▶ _What is needed_
Print each entry as it appears. Images stay out of the copy.

▶ _Supplied entries_

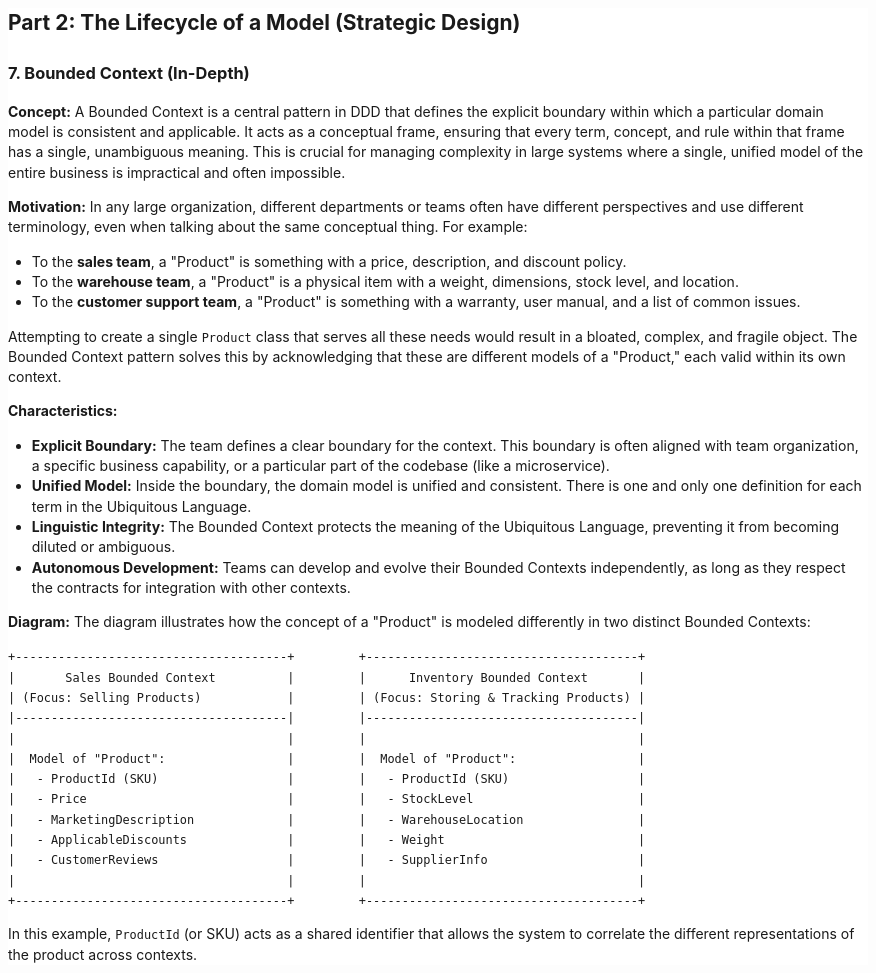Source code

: 
## Part 2: The Lifecycle of a Model (Strategic Design)

### 7. Bounded Context (In-Depth)

**Concept:** A Bounded Context is a central pattern in DDD that defines the explicit boundary within which a particular domain model is consistent and applicable. It acts as a conceptual frame, ensuring that every term, concept, and rule within that frame has a single, unambiguous meaning. This is crucial for managing complexity in large systems where a single, unified model of the entire business is impractical and often impossible.

**Motivation:**
In any large organization, different departments or teams often have different perspectives and use different terminology, even when talking about the same conceptual thing. For example:
- To the **sales team**, a "Product" is something with a price, description, and discount policy.
- To the **warehouse team**, a "Product" is a physical item with a weight, dimensions, stock level, and location.
- To the **customer support team**, a "Product" is something with a warranty, user manual, and a list of common issues.

Attempting to create a single `Product` class that serves all these needs would result in a bloated, complex, and fragile object. The Bounded Context pattern solves this by acknowledging that these are different models of a "Product," each valid within its own context.

**Characteristics:**
- **Explicit Boundary:** The team defines a clear boundary for the context. This boundary is often aligned with team organization, a specific business capability, or a particular part of the codebase (like a microservice).
- **Unified Model:** Inside the boundary, the domain model is unified and consistent. There is one and only one definition for each term in the Ubiquitous Language.
- **Linguistic Integrity:** The Bounded Context protects the meaning of the Ubiquitous Language, preventing it from becoming diluted or ambiguous.
- **Autonomous Development:** Teams can develop and evolve their Bounded Contexts independently, as long as they respect the contracts for integration with other contexts.

**Diagram:**
The diagram illustrates how the concept of a "Product" is modeled differently in two distinct Bounded Contexts:

```
+--------------------------------------+         +--------------------------------------+
|       Sales Bounded Context          |         |      Inventory Bounded Context       |
| (Focus: Selling Products)            |         | (Focus: Storing & Tracking Products) |
|--------------------------------------|         |--------------------------------------|
|                                      |         |                                      |
|  Model of "Product":                 |         |  Model of "Product":                 |
|   - ProductId (SKU)                  |         |   - ProductId (SKU)                  |
|   - Price                            |         |   - StockLevel                       |
|   - MarketingDescription             |         |   - WarehouseLocation                |
|   - ApplicableDiscounts              |         |   - Weight                           |
|   - CustomerReviews                  |         |   - SupplierInfo                     |
|                                      |         |                                      |
+--------------------------------------+         +--------------------------------------+
```
In this example, `ProductId` (or SKU) acts as a shared identifier that allows the system to correlate the different representations of the product across contexts.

▶ _Exercise result_
Source code

: 
## Part 2: The Lifecycle of a Model (Strategic Design)

### 7. Bounded Context (In-Depth)

**Concept:** A Bounded Context is a central pattern in DDD that defines the explicit boundary within which a particular domain model is consistent and applicable. It acts as a conceptual frame, ensuring that every term, concept, and rule within that frame has a single, unambiguous meaning. This is crucial for managing complexity in large systems where a single, unified model of the entire business is impractical and often impossible.

**Motivation:**
In any large organization, different departments or teams often have different perspectives and use different terminology, even when talking about the same conceptual thing. For example:
- To the **sales team**, a "Product" is something with a price, description, and discount policy.
- To the **warehouse team**, a "Product" is a physical item with a weight, dimensions, stock level, and location.
- To the **customer support team**, a "Product" is something with a warranty, user manual, and a list of common issues.

Attempting to create a single `Product` class that serves all these needs would result in a bloated, complex, and fragile object. The Bounded Context pattern solves this by acknowledging that these are different models of a "Product," each valid within its own context.

**Characteristics:**
- **Explicit Boundary:** The team defines a clear boundary for the context. This boundary is often aligned with team organization, a specific business capability, or a particular part of the codebase (like a microservice).
- **Unified Model:** Inside the boundary, the domain model is unified and consistent. There is one and only one definition for each term in the Ubiquitous Language.
- **Linguistic Integrity:** The Bounded Context protects the meaning of the Ubiquitous Language, preventing it from becoming diluted or ambiguous.
- **Autonomous Development:** Teams can develop and evolve their Bounded Contexts independently, as long as they respect the contracts for integration with other contexts.

**Diagram:**
The diagram illustrates how the concept of a "Product" is modeled differently in two distinct Bounded Contexts:

```
+--------------------------------------+         +--------------------------------------+
|       Sales Bounded Context          |         |      Inventory Bounded Context       |
| (Focus: Selling Products)            |         | (Focus: Storing & Tracking Products) |
|--------------------------------------|         |--------------------------------------|
|                                      |         |                                      |
|  Model of "Product":                 |         |  Model of "Product":                 |
|   - ProductId (SKU)                  |         |   - ProductId (SKU)                  |
|   - Price                            |         |   - StockLevel                       |
|   - MarketingDescription             |         |   - WarehouseLocation                |
|   - ApplicableDiscounts              |         |   - Weight                           |
|   - CustomerReviews                  |         |   - SupplierInfo                     |
|                                      |         |                                      |
+--------------------------------------+         +--------------------------------------+
```
In this example, `ProductId` (or SKU) acts as a shared identifier that allows the system to correlate the different representations of the product across contexts.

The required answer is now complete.